WHAT THE EXERCISE ASKS:
Please copy out, unchanged, the lines of the records from the line containing "сунь-Шевченківський державний" through the end of the records, including both ends. Leave the pictures out of your copy.

DATA RECORDS:
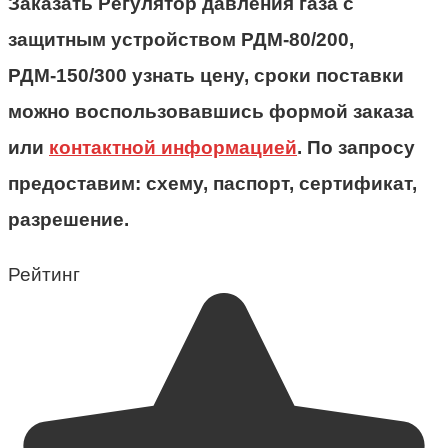
Заказать Регулятор давления газа с
защитным устройством РДМ-80/200,
РДМ-150/300 узнать цену, сроки поставки
можно воспользовавшись формой заказа
или
контактной информацией
. По запросу
предоставим: схему, паспорт, сертификат,
разрешение.
Рейтинг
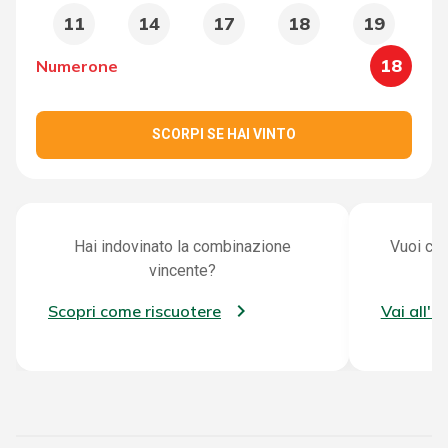
11
14
17
18
19
18
Numerone
SCORPI SE HAI VINTO
Hai indovinato la combinazione
Vuoi con
vincente?
Scopri come riscuotere
Vai all'a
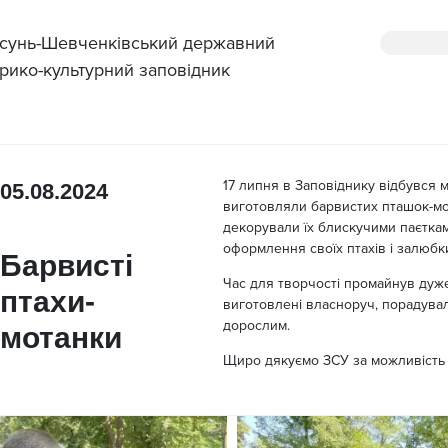
сунь-Шевченківський державний
орико-культурний заповідник
17 липня в Заповіднику відбувся м
05.08.2024
виготовляли барвистих пташок-мот
декорували їх блискучими паєткам
оформлення своїх птахів і залюбк
Барвисті
Час для творчості промайнув дуже
птахи-
виготовлені власноруч, порадувал
дорослим.
мотанки
Щиро дякуємо ЗСУ за можливість 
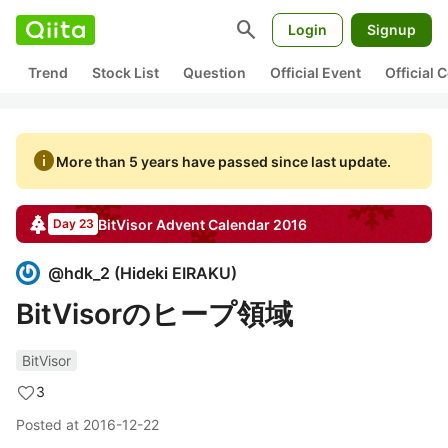
search
Login
Signup
Trend
Stock List
Question
Official Event
Official
info
More than 5 years have passed since last update.
BitVisor
Advent Calendar
2016
Day 23
@
hdk_2
(
Hideki EIRAKU
)
BitVisorのヒープ領域
BitVisor
3
Posted at
2016-12-22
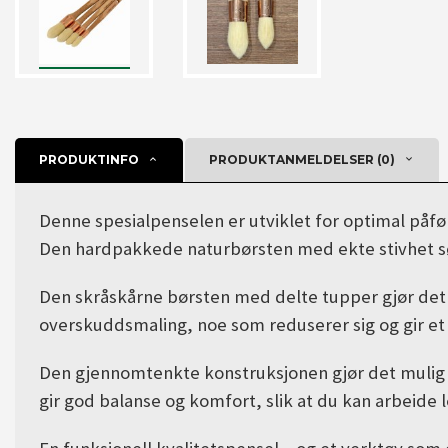
PRODUKTINFO
PRODUKTANMELDELSER (0)
Denne spesialpenselen er utviklet for optimal påføri
Den hardpakkede naturbørsten med ekte stivhet sørg
Den skråskårne børsten med delte tupper gjør det 
overskuddsmaling, noe som reduserer sig og gir et 
Den gjennomtenkte konstruksjonen gjør det mulig 
gir god balanse og komfort, slik at du kan arbeide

YOUR SOLUTION:
сунь-Шевченківський державний
орико-культурний заповідник
17 липня в Заповіднику відбувся м
05.08.2024
виготовляли барвистих пташок-мот
декорували їх блискучими паєткам
оформлення своїх птахів і залюбк
Барвисті
Час для творчості промайнув дуже
птахи-
виготовлені власноруч, порадувал
дорослим.
мотанки
Щиро дякуємо ЗСУ за можливість 
search
Login
Signup
Trend
Stock List
Question
Official Event
Official
info
More than 5 years have passed since last update.
BitVisor
Advent Calendar
2016
Day 23
@
hdk_2
(
Hideki EIRAKU
)
BitVisorのヒープ領域
BitVisor
3
Posted at
2016-12-22
PRODUKTINFO
PRODUKTANMELDELSER (0)
Denne spesialpenselen er utviklet for optimal påføri
Den hardpakkede naturbørsten med ekte stivhet sørg
Den skråskårne børsten med delte tupper gjør det 
overskuddsmaling, noe som reduserer sig og gir et 
Den gjennomtenkte konstruksjonen gjør det mulig 
gir god balanse og komfort, slik at du kan arbeide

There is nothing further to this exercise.